チポトレは、規制当局に対する報告書で、昨年12月の既存店ベースの売上高が30%急落したことを明らかにした。
同社は、現在、第4四半期の既存店ベース売上高が14.6%減になると予測している。この数字は、8%から11%だった当初の予想を大きく下回る。昨年11月の売上は16%減と、信用回復への取り組みも虚しく、業績悪化を如実に反映する数字となった。

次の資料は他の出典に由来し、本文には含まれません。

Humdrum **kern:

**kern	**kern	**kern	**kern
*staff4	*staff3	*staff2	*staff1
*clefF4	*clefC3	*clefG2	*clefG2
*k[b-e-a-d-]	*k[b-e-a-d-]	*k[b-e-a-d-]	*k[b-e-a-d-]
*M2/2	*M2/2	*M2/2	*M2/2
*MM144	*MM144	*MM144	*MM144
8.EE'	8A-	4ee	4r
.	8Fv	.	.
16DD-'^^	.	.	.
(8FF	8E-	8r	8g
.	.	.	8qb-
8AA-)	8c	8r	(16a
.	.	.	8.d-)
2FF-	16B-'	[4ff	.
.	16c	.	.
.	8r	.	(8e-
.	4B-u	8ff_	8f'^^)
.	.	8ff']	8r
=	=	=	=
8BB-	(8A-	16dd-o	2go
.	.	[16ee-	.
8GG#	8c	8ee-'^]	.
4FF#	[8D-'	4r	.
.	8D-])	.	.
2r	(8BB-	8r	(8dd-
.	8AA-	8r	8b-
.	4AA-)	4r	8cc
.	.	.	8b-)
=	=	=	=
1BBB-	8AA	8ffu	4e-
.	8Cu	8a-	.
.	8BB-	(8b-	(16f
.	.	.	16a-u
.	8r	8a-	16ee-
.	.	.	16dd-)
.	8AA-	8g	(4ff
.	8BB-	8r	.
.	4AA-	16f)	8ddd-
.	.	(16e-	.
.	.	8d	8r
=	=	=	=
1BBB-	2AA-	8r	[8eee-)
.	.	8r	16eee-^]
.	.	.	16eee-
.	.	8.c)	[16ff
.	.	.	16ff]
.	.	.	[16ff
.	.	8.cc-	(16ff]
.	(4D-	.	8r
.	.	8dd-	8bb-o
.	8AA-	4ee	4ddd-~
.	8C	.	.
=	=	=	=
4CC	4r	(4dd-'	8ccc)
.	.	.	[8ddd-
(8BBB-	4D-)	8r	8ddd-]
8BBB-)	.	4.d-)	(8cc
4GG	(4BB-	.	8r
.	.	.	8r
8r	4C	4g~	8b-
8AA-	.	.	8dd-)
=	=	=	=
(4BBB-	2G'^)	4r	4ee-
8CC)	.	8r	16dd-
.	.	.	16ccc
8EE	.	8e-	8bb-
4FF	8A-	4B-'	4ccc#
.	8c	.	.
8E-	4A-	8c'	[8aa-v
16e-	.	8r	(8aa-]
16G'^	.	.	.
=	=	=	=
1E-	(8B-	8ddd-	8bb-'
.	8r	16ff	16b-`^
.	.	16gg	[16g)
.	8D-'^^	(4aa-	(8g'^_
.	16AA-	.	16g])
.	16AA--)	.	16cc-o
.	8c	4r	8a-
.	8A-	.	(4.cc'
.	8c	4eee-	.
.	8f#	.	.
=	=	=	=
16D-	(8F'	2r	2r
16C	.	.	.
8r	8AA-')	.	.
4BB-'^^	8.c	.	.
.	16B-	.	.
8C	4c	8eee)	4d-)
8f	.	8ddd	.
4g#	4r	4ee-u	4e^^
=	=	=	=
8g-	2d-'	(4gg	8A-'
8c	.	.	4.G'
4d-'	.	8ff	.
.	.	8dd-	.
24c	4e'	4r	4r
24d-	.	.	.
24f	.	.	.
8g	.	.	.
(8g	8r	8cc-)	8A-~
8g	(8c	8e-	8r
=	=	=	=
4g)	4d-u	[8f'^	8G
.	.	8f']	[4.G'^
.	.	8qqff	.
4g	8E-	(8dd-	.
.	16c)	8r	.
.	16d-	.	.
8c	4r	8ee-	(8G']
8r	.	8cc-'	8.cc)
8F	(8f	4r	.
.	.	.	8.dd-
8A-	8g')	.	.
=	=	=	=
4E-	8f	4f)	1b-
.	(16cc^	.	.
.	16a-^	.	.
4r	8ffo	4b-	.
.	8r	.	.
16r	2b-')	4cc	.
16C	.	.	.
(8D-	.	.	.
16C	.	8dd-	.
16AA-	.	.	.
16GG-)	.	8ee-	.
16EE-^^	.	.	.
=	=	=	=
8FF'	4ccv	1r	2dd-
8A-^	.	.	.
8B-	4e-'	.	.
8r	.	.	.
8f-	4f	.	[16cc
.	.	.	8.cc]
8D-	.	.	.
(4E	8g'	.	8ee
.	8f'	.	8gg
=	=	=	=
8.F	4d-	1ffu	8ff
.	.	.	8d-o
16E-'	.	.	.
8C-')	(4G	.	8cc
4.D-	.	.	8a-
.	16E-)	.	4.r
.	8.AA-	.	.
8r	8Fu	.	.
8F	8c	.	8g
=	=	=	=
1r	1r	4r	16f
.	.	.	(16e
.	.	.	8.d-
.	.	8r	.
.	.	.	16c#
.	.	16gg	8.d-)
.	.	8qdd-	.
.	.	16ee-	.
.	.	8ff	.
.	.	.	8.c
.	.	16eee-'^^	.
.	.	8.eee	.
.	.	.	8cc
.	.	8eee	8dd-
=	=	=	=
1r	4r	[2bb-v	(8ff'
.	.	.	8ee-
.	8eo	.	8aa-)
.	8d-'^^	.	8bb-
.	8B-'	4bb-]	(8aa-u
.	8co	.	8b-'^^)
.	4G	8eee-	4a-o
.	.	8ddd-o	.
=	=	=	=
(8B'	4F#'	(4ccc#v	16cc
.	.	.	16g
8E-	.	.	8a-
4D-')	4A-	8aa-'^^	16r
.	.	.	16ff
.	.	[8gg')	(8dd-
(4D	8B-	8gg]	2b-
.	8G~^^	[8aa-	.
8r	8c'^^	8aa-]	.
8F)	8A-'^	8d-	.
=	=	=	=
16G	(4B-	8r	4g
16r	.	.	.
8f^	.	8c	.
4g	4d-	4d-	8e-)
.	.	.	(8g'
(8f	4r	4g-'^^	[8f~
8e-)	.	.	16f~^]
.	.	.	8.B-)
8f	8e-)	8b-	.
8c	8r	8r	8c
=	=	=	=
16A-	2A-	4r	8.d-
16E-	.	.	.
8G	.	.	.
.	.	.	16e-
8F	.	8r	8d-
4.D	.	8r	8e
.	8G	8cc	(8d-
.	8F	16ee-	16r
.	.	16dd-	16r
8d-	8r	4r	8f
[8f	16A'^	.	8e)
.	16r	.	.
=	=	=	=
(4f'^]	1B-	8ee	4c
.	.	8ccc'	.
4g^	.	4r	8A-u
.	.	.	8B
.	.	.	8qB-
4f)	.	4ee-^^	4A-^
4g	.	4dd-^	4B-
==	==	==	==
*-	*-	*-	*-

米クレディ・スイス証券のアナリスト、ジェイソン・ウェスト氏は言う。「食中毒事件の発生と、マイナスイメージを増長する報道が売上げにダメージを与えた。これ以上ネガティブなイメージが広がれば、同社にとっては命取りです」
チポトレはまた、昨年8月にカリフォルニア州シミバレーの店舗で発生したノロウィルスによる集団食中毒事件関連の訴訟に対する強制調査で、州連邦起訴陪審の召喚を受けたことについても報告した。同社に対する捜査は、米食品医薬品局(FDA)による捜査と同時進行で進められている。
昨年10月、大腸菌による集団食中毒の発生源として、最初にチポトレのチェーン店が浮上したのは、ワシントン州シアトルとオレゴン州ポートランドだった。この時の菌株を発生源として、全米9州で少なとも53人が発病しており、その後、ボストン・カレッジの学生141人がキャンパス近くのチポトレで食事をした後、ノロウィルスによる食中毒を発症。米保健当局は12月末の時点で新たに発生した大腸菌による食中毒を対象に調査を進めているとした。
チポトレのスティーブ・エリスCEOは、同チェーンを「最も安心して食事が出来るレストラン」に生まれ変わらせると公言し、同社は、昨年10月以来、食の安全性を回復する取り組みを実施してきた。
当然それなりのコストも発生する。同社は、食品サンプルの試験調査、食品安全管理の専門家の雇用、該当店舗の在庫入れ替えなど、第4四半期だけで、1,400万~1,600万ドル(約16億4,000万~約18億8,000万円)が該当費用として発生していると見積もっている。
チポトレは、これらの費用がかさんで収支を圧迫し、第4四半期のEPSは一株当たり1ドル70セント~1ドル90セントと予想している。当初、同社はアナリスト予想だった4ドル9セントを大きく下回る2ドル45セント~2ドル85セントを想定していたが、この度の予想は、この数字をさらに大きく下回ることになる。
集団食中毒事件が問題化して以来、チポトレの株価は40%近く大暴落したが、1月6日の時間前取引では更に3%下げ、1株436ドル9セントとなった。